───── DATA SHOWN ─────
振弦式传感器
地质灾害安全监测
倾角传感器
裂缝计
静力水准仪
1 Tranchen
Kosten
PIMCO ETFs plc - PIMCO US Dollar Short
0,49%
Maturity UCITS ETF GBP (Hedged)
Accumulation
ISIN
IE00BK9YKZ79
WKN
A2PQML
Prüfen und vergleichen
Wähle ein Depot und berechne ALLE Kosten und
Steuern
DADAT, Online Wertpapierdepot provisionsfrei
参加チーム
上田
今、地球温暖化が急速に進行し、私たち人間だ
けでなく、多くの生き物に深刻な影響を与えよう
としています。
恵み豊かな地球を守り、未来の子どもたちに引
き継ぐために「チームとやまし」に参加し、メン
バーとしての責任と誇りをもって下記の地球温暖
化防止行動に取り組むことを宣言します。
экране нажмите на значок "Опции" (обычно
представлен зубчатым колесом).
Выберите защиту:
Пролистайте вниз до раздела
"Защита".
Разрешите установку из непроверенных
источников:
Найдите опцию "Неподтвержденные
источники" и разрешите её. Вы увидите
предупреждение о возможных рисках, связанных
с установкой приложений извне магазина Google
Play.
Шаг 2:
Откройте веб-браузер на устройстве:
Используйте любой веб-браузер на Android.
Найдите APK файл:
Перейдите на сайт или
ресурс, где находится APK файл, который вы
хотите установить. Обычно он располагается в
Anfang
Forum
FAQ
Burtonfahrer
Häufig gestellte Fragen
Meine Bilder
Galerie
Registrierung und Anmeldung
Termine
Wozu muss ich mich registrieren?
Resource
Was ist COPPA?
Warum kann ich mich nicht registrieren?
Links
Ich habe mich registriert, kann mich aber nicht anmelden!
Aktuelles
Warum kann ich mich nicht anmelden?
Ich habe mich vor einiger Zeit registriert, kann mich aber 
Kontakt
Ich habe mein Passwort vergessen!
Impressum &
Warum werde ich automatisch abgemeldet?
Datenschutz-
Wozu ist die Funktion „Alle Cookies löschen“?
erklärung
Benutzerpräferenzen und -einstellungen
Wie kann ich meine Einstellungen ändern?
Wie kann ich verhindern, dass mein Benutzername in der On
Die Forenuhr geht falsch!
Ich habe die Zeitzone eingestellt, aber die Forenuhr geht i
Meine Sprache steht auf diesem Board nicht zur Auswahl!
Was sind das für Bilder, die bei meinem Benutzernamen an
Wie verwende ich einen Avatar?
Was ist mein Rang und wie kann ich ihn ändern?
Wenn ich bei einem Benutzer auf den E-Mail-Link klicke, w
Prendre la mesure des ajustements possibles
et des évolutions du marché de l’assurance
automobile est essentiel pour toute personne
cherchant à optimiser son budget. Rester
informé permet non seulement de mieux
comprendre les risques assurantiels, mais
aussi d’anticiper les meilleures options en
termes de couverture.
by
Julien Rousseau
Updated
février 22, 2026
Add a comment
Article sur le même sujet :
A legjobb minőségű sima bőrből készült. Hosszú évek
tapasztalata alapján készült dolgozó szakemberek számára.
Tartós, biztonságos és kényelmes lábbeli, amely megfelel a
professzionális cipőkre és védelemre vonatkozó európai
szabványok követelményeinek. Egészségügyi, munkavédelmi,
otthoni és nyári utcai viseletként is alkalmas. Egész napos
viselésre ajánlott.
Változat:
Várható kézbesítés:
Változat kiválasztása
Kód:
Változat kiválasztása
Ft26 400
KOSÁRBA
─────
### WORK TASK
Write out all the records again, switching every "Kosten" to "Gebühren" and leaving everything else unchanged.

### RESPONSE BOX
振弦式传感器
地质灾害安全监测
倾角传感器
裂缝计
静力水准仪
1 Tranchen
Gebühren
PIMCO ETFs plc - PIMCO US Dollar Short
0,49%
Maturity UCITS ETF GBP (Hedged)
Accumulation
ISIN
IE00BK9YKZ79
WKN
A2PQML
Prüfen und vergleichen
Wähle ein Depot und berechne ALLE Gebühren und
Steuern
DADAT, Online Wertpapierdepot provisionsfrei
参加チーム
上田
今、地球温暖化が急速に進行し、私たち人間だ
けでなく、多くの生き物に深刻な影響を与えよう
としています。
恵み豊かな地球を守り、未来の子どもたちに引
き継ぐために「チームとやまし」に参加し、メン
バーとしての責任と誇りをもって下記の地球温暖
化防止行動に取り組むことを宣言します。
экране нажмите на значок "Опции" (обычно
представлен зубчатым колесом).
Выберите защиту:
Пролистайте вниз до раздела
"Защита".
Разрешите установку из непроверенных
источников:
Найдите опцию "Неподтвержденные
источники" и разрешите её. Вы увидите
предупреждение о возможных рисках, связанных
с установкой приложений извне магазина Google
Play.
Шаг 2:
Откройте веб-браузер на устройстве:
Используйте любой веб-браузер на Android.
Найдите APK файл:
Перейдите на сайт или
ресурс, где находится APK файл, который вы
хотите установить. Обычно он располагается в
Anfang
Forum
FAQ
Burtonfahrer
Häufig gestellte Fragen
Meine Bilder
Galerie
Registrierung und Anmeldung
Termine
Wozu muss ich mich registrieren?
Resource
Was ist COPPA?
Warum kann ich mich nicht registrieren?
Links
Ich habe mich registriert, kann mich aber nicht anmelden!
Aktuelles
Warum kann ich mich nicht anmelden?
Ich habe mich vor einiger Zeit registriert, kann mich aber 
Kontakt
Ich habe mein Passwort vergessen!
Impressum &
Warum werde ich automatisch abgemeldet?
Datenschutz-
Wozu ist die Funktion „Alle Cookies löschen“?
erklärung
Benutzerpräferenzen und -einstellungen
Wie kann ich meine Einstellungen ändern?
Wie kann ich verhindern, dass mein Benutzername in der On
Die Forenuhr geht falsch!
Ich habe die Zeitzone eingestellt, aber die Forenuhr geht i
Meine Sprache steht auf diesem Board nicht zur Auswahl!
Was sind das für Bilder, die bei meinem Benutzernamen an
Wie verwende ich einen Avatar?
Was ist mein Rang und wie kann ich ihn ändern?
Wenn ich bei einem Benutzer auf den E-Mail-Link klicke, w
Prendre la mesure des ajustements possibles
et des évolutions du marché de l’assurance
automobile est essentiel pour toute personne
cherchant à optimiser son budget. Rester
informé permet non seulement de mieux
comprendre les risques assurantiels, mais
aussi d’anticiper les meilleures options en
termes de couverture.
by
Julien Rousseau
Updated
février 22, 2026
Add a comment
Article sur le même sujet :
A legjobb minőségű sima bőrből készült. Hosszú évek
tapasztalata alapján készült dolgozó szakemberek számára.
Tartós, biztonságos és kényelmes lábbeli, amely megfelel a
professzionális cipőkre és védelemre vonatkozó európai
szabványok követelményeinek. Egészségügyi, munkavédelmi,
otthoni és nyári utcai viseletként is alkalmas. Egész napos
viselésre ajánlott.
Változat:
Várható kézbesítés:
Változat kiválasztása
Kód:
Változat kiválasztása
Ft26 400
KOSÁRBA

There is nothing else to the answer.